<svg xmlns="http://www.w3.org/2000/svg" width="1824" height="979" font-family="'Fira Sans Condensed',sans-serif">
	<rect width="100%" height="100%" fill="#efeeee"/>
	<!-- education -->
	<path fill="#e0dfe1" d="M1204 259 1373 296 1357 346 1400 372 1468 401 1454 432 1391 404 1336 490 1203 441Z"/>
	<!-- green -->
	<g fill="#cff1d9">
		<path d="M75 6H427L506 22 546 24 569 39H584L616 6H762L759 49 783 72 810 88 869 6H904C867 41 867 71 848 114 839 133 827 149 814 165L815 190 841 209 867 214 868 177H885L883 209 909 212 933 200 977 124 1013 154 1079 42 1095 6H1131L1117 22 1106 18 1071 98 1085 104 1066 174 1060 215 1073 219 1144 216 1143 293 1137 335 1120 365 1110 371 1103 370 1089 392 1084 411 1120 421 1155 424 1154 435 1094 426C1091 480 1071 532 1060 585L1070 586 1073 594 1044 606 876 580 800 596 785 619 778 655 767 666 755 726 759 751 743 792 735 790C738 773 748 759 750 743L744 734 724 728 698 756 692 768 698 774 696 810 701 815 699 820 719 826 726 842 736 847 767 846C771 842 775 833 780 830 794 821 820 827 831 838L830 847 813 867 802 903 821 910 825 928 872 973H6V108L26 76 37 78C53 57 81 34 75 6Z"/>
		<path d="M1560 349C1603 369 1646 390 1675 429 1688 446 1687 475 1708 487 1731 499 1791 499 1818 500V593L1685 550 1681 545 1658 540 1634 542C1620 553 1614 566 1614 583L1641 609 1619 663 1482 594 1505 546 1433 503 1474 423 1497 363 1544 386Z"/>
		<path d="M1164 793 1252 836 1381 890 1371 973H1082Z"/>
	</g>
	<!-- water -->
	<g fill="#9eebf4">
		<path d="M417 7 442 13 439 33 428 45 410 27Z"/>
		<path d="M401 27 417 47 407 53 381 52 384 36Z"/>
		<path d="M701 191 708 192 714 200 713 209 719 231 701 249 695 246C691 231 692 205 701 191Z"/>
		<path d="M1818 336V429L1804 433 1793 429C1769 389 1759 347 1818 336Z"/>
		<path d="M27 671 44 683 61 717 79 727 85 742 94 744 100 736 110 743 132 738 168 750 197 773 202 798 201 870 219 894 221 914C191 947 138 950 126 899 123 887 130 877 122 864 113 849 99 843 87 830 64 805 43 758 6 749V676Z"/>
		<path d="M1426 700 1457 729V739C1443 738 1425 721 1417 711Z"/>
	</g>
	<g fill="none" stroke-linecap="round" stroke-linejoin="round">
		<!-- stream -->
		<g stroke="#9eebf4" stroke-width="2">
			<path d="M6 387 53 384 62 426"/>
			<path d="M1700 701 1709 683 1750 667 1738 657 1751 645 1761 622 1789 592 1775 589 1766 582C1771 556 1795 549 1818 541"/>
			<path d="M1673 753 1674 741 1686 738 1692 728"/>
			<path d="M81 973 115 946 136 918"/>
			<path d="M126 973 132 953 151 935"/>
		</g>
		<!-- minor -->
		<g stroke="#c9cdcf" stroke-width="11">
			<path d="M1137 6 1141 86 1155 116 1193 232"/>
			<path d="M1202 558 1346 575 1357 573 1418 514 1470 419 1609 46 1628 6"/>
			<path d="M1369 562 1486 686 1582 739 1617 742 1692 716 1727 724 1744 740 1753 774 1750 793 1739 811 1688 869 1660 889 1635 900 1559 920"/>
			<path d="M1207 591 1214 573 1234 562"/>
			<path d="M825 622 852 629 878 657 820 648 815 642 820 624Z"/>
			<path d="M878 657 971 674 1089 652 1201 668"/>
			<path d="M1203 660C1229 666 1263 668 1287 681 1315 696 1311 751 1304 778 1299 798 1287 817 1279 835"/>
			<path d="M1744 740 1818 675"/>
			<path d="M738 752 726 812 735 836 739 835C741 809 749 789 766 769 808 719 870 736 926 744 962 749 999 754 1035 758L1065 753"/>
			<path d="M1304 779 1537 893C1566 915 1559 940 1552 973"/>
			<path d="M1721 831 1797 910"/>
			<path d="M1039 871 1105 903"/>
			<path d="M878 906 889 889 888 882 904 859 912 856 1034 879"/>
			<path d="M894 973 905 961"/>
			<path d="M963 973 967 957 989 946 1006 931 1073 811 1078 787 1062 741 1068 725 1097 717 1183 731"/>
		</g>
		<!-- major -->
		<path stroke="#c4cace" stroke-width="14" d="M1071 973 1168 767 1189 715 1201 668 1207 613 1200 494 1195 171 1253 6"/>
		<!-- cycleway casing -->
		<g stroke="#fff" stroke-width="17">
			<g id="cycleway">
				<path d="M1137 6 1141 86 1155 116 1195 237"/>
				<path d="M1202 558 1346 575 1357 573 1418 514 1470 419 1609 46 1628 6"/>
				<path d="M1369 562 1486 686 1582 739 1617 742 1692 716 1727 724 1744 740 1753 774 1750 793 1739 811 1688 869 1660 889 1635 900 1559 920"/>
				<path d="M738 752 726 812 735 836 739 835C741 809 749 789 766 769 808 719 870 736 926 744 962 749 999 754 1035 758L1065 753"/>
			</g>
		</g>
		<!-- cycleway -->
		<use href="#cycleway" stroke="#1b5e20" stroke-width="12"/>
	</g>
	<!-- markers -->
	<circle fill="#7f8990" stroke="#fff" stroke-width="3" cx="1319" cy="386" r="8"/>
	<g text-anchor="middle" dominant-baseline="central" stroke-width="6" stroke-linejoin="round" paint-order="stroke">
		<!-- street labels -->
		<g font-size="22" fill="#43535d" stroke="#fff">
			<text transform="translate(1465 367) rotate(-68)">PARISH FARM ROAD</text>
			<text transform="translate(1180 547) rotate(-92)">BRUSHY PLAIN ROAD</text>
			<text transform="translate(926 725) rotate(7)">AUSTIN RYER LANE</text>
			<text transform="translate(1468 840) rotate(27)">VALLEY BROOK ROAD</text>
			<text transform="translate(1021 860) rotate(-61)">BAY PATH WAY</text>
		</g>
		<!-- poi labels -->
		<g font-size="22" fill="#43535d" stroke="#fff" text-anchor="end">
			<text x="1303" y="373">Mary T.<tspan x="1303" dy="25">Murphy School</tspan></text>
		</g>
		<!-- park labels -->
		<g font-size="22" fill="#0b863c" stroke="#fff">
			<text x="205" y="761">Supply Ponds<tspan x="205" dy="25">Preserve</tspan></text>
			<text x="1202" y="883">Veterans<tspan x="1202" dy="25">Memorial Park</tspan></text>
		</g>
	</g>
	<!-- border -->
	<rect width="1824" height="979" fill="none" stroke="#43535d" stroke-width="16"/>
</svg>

_ _ _ _ _ _ _

• **Problem description**
Every entry must be duplicated exactly as it stands.

• **Answer area**
<svg xmlns="http://www.w3.org/2000/svg" width="1824" height="979" font-family="'Fira Sans Condensed',sans-serif">
	<rect width="100%" height="100%" fill="#efeeee"/>
	<!-- education -->
	<path fill="#e0dfe1" d="M1204 259 1373 296 1357 346 1400 372 1468 401 1454 432 1391 404 1336 490 1203 441Z"/>
	<!-- green -->
	<g fill="#cff1d9">
		<path d="M75 6H427L506 22 546 24 569 39H584L616 6H762L759 49 783 72 810 88 869 6H904C867 41 867 71 848 114 839 133 827 149 814 165L815 190 841 209 867 214 868 177H885L883 209 909 212 933 200 977 124 1013 154 1079 42 1095 6H1131L1117 22 1106 18 1071 98 1085 104 1066 174 1060 215 1073 219 1144 216 1143 293 1137 335 1120 365 1110 371 1103 370 1089 392 1084 411 1120 421 1155 424 1154 435 1094 426C1091 480 1071 532 1060 585L1070 586 1073 594 1044 606 876 580 800 596 785 619 778 655 767 666 755 726 759 751 743 792 735 790C738 773 748 759 750 743L744 734 724 728 698 756 692 768 698 774 696 810 701 815 699 820 719 826 726 842 736 847 767 846C771 842 775 833 780 830 794 821 820 827 831 838L830 847 813 867 802 903 821 910 825 928 872 973H6V108L26 76 37 78C53 57 81 34 75 6Z"/>
		<path d="M1560 349C1603 369 1646 390 1675 429 1688 446 1687 475 1708 487 1731 499 1791 499 1818 500V593L1685 550 1681 545 1658 540 1634 542C1620 553 1614 566 1614 583L1641 609 1619 663 1482 594 1505 546 1433 503 1474 423 1497 363 1544 386Z"/>
		<path d="M1164 793 1252 836 1381 890 1371 973H1082Z"/>
	</g>
	<!-- water -->
	<g fill="#9eebf4">
		<path d="M417 7 442 13 439 33 428 45 410 27Z"/>
		<path d="M401 27 417 47 407 53 381 52 384 36Z"/>
		<path d="M701 191 708 192 714 200 713 209 719 231 701 249 695 246C691 231 692 205 701 191Z"/>
		<path d="M1818 336V429L1804 433 1793 429C1769 389 1759 347 1818 336Z"/>
		<path d="M27 671 44 683 61 717 79 727 85 742 94 744 100 736 110 743 132 738 168 750 197 773 202 798 201 870 219 894 221 914C191 947 138 950 126 899 123 887 130 877 122 864 113 849 99 843 87 830 64 805 43 758 6 749V676Z"/>
		<path d="M1426 700 1457 729V739C1443 738 1425 721 1417 711Z"/>
	</g>
	<g fill="none" stroke-linecap="round" stroke-linejoin="round">
		<!-- stream -->
		<g stroke="#9eebf4" stroke-width="2">
			<path d="M6 387 53 384 62 426"/>
			<path d="M1700 701 1709 683 1750 667 1738 657 1751 645 1761 622 1789 592 1775 589 1766 582C1771 556 1795 549 1818 541"/>
			<path d="M1673 753 1674 741 1686 738 1692 728"/>
			<path d="M81 973 115 946 136 918"/>
			<path d="M126 973 132 953 151 935"/>
		</g>
		<!-- minor -->
		<g stroke="#c9cdcf" stroke-width="11">
			<path d="M1137 6 1141 86 1155 116 1193 232"/>
			<path d="M1202 558 1346 575 1357 573 1418 514 1470 419 1609 46 1628 6"/>
			<path d="M1369 562 1486 686 1582 739 1617 742 1692 716 1727 724 1744 740 1753 774 1750 793 1739 811 1688 869 1660 889 1635 900 1559 920"/>
			<path d="M1207 591 1214 573 1234 562"/>
			<path d="M825 622 852 629 878 657 820 648 815 642 820 624Z"/>
			<path d="M878 657 971 674 1089 652 1201 668"/>
			<path d="M1203 660C1229 666 1263 668 1287 681 1315 696 1311 751 1304 778 1299 798 1287 817 1279 835"/>
			<path d="M1744 740 1818 675"/>
			<path d="M738 752 726 812 735 836 739 835C741 809 749 789 766 769 808 719 870 736 926 744 962 749 999 754 1035 758L1065 753"/>
			<path d="M1304 779 1537 893C1566 915 1559 940 1552 973"/>
			<path d="M1721 831 1797 910"/>
			<path d="M1039 871 1105 903"/>
			<path d="M878 906 889 889 888 882 904 859 912 856 1034 879"/>
			<path d="M894 973 905 961"/>
			<path d="M963 973 967 957 989 946 1006 931 1073 811 1078 787 1062 741 1068 725 1097 717 1183 731"/>
		</g>
		<!-- major -->
		<path stroke="#c4cace" stroke-width="14" d="M1071 973 1168 767 1189 715 1201 668 1207 613 1200 494 1195 171 1253 6"/>
		<!-- cycleway casing -->
		<g stroke="#fff" stroke-width="17">
			<g id="cycleway">
				<path d="M1137 6 1141 86 1155 116 1195 237"/>
				<path d="M1202 558 1346 575 1357 573 1418 514 1470 419 1609 46 1628 6"/>
				<path d="M1369 562 1486 686 1582 739 1617 742 1692 716 1727 724 1744 740 1753 774 1750 793 1739 811 1688 869 1660 889 1635 900 1559 920"/>
				<path d="M738 752 726 812 735 836 739 835C741 809 749 789 766 769 808 719 870 736 926 744 962 749 999 754 1035 758L1065 753"/>
			</g>
		</g>
		<!-- cycleway -->
		<use href="#cycleway" stroke="#1b5e20" stroke-width="12"/>
	</g>
	<!-- markers -->
	<circle fill="#7f8990" stroke="#fff" stroke-width="3" cx="1319" cy="386" r="8"/>
	<g text-anchor="middle" dominant-baseline="central" stroke-width="6" stroke-linejoin="round" paint-order="stroke">
		<!-- street labels -->
		<g font-size="22" fill="#43535d" stroke="#fff">
			<text transform="translate(1465 367) rotate(-68)">PARISH FARM ROAD</text>
			<text transform="translate(1180 547) rotate(-92)">BRUSHY PLAIN ROAD</text>
			<text transform="translate(926 725) rotate(7)">AUSTIN RYER LANE</text>
			<text transform="translate(1468 840) rotate(27)">VALLEY BROOK ROAD</text>
			<text transform="translate(1021 860) rotate(-61)">BAY PATH WAY</text>
		</g>
		<!-- poi labels -->
		<g font-size="22" fill="#43535d" stroke="#fff" text-anchor="end">
			<text x="1303" y="373">Mary T.<tspan x="1303" dy="25">Murphy School</tspan></text>
		</g>
		<!-- park labels -->
		<g font-size="22" fill="#0b863c" stroke="#fff">
			<text x="205" y="761">Supply Ponds<tspan x="205" dy="25">Preserve</tspan></text>
			<text x="1202" y="883">Veterans<tspan x="1202" dy="25">Memorial Park</tspan></text>
		</g>
	</g>
	<!-- border -->
	<rect width="1824" height="979" fill="none" stroke="#43535d" stroke-width="16"/>
</svg>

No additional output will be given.